▶ **Document extract**
= = = = = = =

What they're saying about the Eagles: Back in the win column

Two veteran DTs helped the Eagles' defense lock down Indy, while the team made a comeback that hasn't been seen in well over a decade.

It wasn't pretty, but the Eagles climbed their way back into the win column and improved to 9-1 with a 17-16 victory over the Colts on Sunday. 

It took stingy defense, aided by two veteran tackles who had only been in the building for a few days, and two late scoring drives by an offense that didn't get it together until late, but the Eagles found a way again, and now have a little cushion over the NFC East lead after the Giants lost to Detroit

It's the day after and there's never any shortage of things to talk about when it comes to the Eagles. 

So let's take a look at what they're saying as we close the book on Week 11:

The new old guys

Mike Sielski | The Philadelphia Inquirer

After the Thursday night game against the Texans and last Monday's first loss to Washington, in which both teams relied on the run to keep pace or stay ahead, it was pretty clear the Eagles were missing rookie run-stopper Jordan Davis badly but weren't content to sit and wait until he could make it back. 

GM Howie Roseman looked into the free agent pool and brought in veteran DTs Linval Joseph and Ndamukong Suh, both in their mid-30s, just days before the Colts game, and yet both of them settled in right away. 

Wrote The Inquirer columnist Mike Sielski:

Neither Linval Joseph, 34, nor Ndamukong Suh, 35, had played a snap this season before Roseman signed them last week — Joseph on Wednesday, Suh on Thursday. But the two of them looked 10 years younger Sunday, combining for seven tackles and splitting a sack of Matt Ryan, helping to keep the Colts out of the end zone after an opening-drive touchdown.

Graham, 34, got in on the Cocoon sequel, too, bull-rushing left tackle Bernhard Raimann to sack Ryan for a 7-yard loss on the Colts’ final, fruitless possession. Yet it was Joseph and Suh, acquired to fill in for injured rookie Jordan Davis and provide depth at tackle, who were the keys to fixing what had most ailed this defense lately. In the Eagles’ two previous games, the Houston Texans and Washington Commanders had pushed them around at the line of scrimmage, had run the ball pretty much at will against them. After carrying seven times for 49 yards on Indianapolis’ first possession, though, Jonathan Taylor managed just 39 yards on 15 carries the rest of the game, and for at least this week, and maybe for longer, Jonathan Gannon’s unit was stouter and stronger because of Joseph and Suh.

“I’ve been telling people: Age is just a number,” Joseph said. “Coming off the couch, two surgeries, nobody wanted to give me a chance. They gave me a chance, and I want to go out there and show the world I’ve still got it — doesn’t matter how old I am.” [The Inquirer]

Lock it back down

Reuben Frank | NBC Sports Philadelphia

Speaking of the defense, they kept the Colts pretty locked down after their opening touchdown drive. It was a huge rebound game for a lot of Eagles defenders after that frustrating loss to Washington.

= = = = = = =

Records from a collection

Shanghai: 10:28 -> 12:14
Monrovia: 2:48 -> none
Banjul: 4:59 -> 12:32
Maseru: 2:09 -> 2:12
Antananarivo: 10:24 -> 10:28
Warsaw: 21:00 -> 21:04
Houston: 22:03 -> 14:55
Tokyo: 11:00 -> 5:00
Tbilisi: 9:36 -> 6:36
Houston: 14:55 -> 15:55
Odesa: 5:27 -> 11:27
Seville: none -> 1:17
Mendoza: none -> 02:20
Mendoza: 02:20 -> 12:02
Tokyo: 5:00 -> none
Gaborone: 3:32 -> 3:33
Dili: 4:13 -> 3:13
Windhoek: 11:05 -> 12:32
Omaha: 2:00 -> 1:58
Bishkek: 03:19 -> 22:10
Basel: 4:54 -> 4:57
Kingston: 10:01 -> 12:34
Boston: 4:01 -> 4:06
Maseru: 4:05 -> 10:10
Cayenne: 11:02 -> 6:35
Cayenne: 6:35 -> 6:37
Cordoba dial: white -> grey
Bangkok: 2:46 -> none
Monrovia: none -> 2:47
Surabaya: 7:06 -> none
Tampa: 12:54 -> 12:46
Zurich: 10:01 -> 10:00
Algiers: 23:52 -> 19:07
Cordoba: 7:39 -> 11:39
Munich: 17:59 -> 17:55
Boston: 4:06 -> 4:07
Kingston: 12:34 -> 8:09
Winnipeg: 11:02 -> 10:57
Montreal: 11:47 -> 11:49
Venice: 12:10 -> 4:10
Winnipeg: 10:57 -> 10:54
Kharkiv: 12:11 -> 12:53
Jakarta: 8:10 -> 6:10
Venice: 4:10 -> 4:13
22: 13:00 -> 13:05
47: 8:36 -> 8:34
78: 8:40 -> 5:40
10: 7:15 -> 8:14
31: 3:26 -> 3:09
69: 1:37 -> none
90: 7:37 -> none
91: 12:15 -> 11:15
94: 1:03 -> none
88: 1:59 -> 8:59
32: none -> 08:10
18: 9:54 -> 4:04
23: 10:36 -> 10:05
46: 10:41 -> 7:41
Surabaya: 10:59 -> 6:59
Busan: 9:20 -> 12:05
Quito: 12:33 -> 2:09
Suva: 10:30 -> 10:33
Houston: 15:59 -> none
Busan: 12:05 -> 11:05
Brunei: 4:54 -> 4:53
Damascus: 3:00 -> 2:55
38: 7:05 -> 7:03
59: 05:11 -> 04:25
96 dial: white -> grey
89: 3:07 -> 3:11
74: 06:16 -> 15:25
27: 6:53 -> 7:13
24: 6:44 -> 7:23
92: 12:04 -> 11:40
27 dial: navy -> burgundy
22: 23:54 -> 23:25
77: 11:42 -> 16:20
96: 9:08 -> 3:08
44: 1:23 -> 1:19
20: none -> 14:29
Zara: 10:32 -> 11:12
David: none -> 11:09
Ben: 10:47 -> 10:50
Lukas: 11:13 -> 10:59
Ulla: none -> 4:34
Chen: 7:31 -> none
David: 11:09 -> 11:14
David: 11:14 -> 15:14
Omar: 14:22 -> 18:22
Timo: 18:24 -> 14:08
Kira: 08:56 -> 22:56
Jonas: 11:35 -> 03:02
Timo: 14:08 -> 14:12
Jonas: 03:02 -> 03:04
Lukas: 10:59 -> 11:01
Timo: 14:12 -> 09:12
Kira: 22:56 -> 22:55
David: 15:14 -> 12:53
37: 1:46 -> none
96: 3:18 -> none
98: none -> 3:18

= = = = = = =

▶ **What to do**
a. Output the records, from the start of the records to the line with "24: 6:44 -> 7:23", with each line repeated as it stands.
b. Pick up the article on the Eagles' win over the Colts from the point where it stops.

▶ **Results for the exercise**
a.
Shanghai: 10:28 -> 12:14
Monrovia: 2:48 -> none
Banjul: 4:59 -> 12:32
Maseru: 2:09 -> 2:12
Antananarivo: 10:24 -> 10:28
Warsaw: 21:00 -> 21:04
Houston: 22:03 -> 14:55
Tokyo: 11:00 -> 5:00
Tbilisi: 9:36 -> 6:36
Houston: 14:55 -> 15:55
Odesa: 5:27 -> 11:27
Seville: none -> 1:17
Mendoza: none -> 02:20
Mendoza: 02:20 -> 12:02
Tokyo: 5:00 -> none
Gaborone: 3:32 -> 3:33
Dili: 4:13 -> 3:13
Windhoek: 11:05 -> 12:32
Omaha: 2:00 -> 1:58
Bishkek: 03:19 -> 22:10
Basel: 4:54 -> 4:57
Kingston: 10:01 -> 12:34
Boston: 4:01 -> 4:06
Maseru: 4:05 -> 10:10
Cayenne: 11:02 -> 6:35
Cayenne: 6:35 -> 6:37
Cordoba dial: white -> grey
Bangkok: 2:46 -> none
Monrovia: none -> 2:47
Surabaya: 7:06 -> none
Tampa: 12:54 -> 12:46
Zurich: 10:01 -> 10:00
Algiers: 23:52 -> 19:07
Cordoba: 7:39 -> 11:39
Munich: 17:59 -> 17:55
Boston: 4:06 -> 4:07
Kingston: 12:34 -> 8:09
Winnipeg: 11:02 -> 10:57
Montreal: 11:47 -> 11:49
Venice: 12:10 -> 4:10
Winnipeg: 10:57 -> 10:54
Kharkiv: 12:11 -> 12:53
Jakarta: 8:10 -> 6:10
Venice: 4:10 -> 4:13
22: 13:00 -> 13:05
47: 8:36 -> 8:34
78: 8:40 -> 5:40
10: 7:15 -> 8:14
31: 3:26 -> 3:09
69: 1:37 -> none
90: 7:37 -> none
91: 12:15 -> 11:15
94: 1:03 -> none
88: 1:59 -> 8:59
32: none -> 08:10
18: 9:54 -> 4:04
23: 10:36 -> 10:05
46: 10:41 -> 7:41
Surabaya: 10:59 -> 6:59
Busan: 9:20 -> 12:05
Quito: 12:33 -> 2:09
Suva: 10:30 -> 10:33
Houston: 15:59 -> none
Busan: 12:05 -> 11:05
Brunei: 4:54 -> 4:53
Damascus: 3:00 -> 2:55
38: 7:05 -> 7:03
59: 05:11 -> 04:25
96 dial: white -> grey
89: 3:07 -> 3:11
74: 06:16 -> 15:25
27: 6:53 -> 7:13
24: 6:44 -> 7:23

b.
Wrote NBC Sports Philadelphia's Reuben Frank in his observations postgame:

Major props to the defense for pretty much shutting down the Colts after that initial 75-yard touchdown drive to open the game. They allowed just three field goals the rest of the way and here’s the Colts’ drives by yards after the TD: 9, 11, 16, 22, 5, minus-4, 23, 32, 47, 8. Coming off Washington, this was a heck of performance. Especially on Jonathan Taylor. He’s one of the most dangerous backs in the league, and he looked like it on the Colts’ first drive, running 7 times for 49 yards. That’s 7.0 yards per pop. After that, he ran 15 times for just 35 yards, which is 2.3 yards per carry. T.J. Edwards was all over the field making big plays, Darius Slay rebounded after a bad game last week and slow start Sunday, Haason Reddick and Brandon Graham had huge late sacks, and Jonathan Gannon got his guys to settle down enough to play some very good football after that sluggish start. Big-time performance by the defense. [NBCSP]

Moreover, the defense's play allowed the offense to climb out of a 10-point hole then win it late going into the fourth quarter, something no Eagles team has done in well over a decade.

This team doesn’t just talk about overcoming adversity, man, they live it. Down 10 points in the fourth quarter, coming off a bad home loss, short week, on the road, against a rejuvenated team? The Eagles were spectacular in the fourth quarter Sunday, turning a 13-3 deficit into a 17-16 win, and it was magnificent. The Eagles had lost 41 straight games trailing by 10 or more going into the fourth quarter since that unforgettable 38-31 win over the Giants at the Meadowlands in 2010 – the DeSean Jackson last-second punt return touchdown. There was a lot working against them Sunday – injuries, turnovers, big deficit - but they found a way and somehow they find themselves 9-1 with seven games to go. This is the team we thought they were. They just waited 45 minutes to start showing it. [NBCSP]
And since he mentioned it, click HERE to watch that winning punt return all those years ago. (Again, no YouTube embeds to just watch it here because the NFL's digital media policy makes zero sense.)

About that PI call

Joel A. Erickson | Indianapolis Star

Miles Sanders took off on a route downfield and Colts linebacker Zaire Franklin was caught.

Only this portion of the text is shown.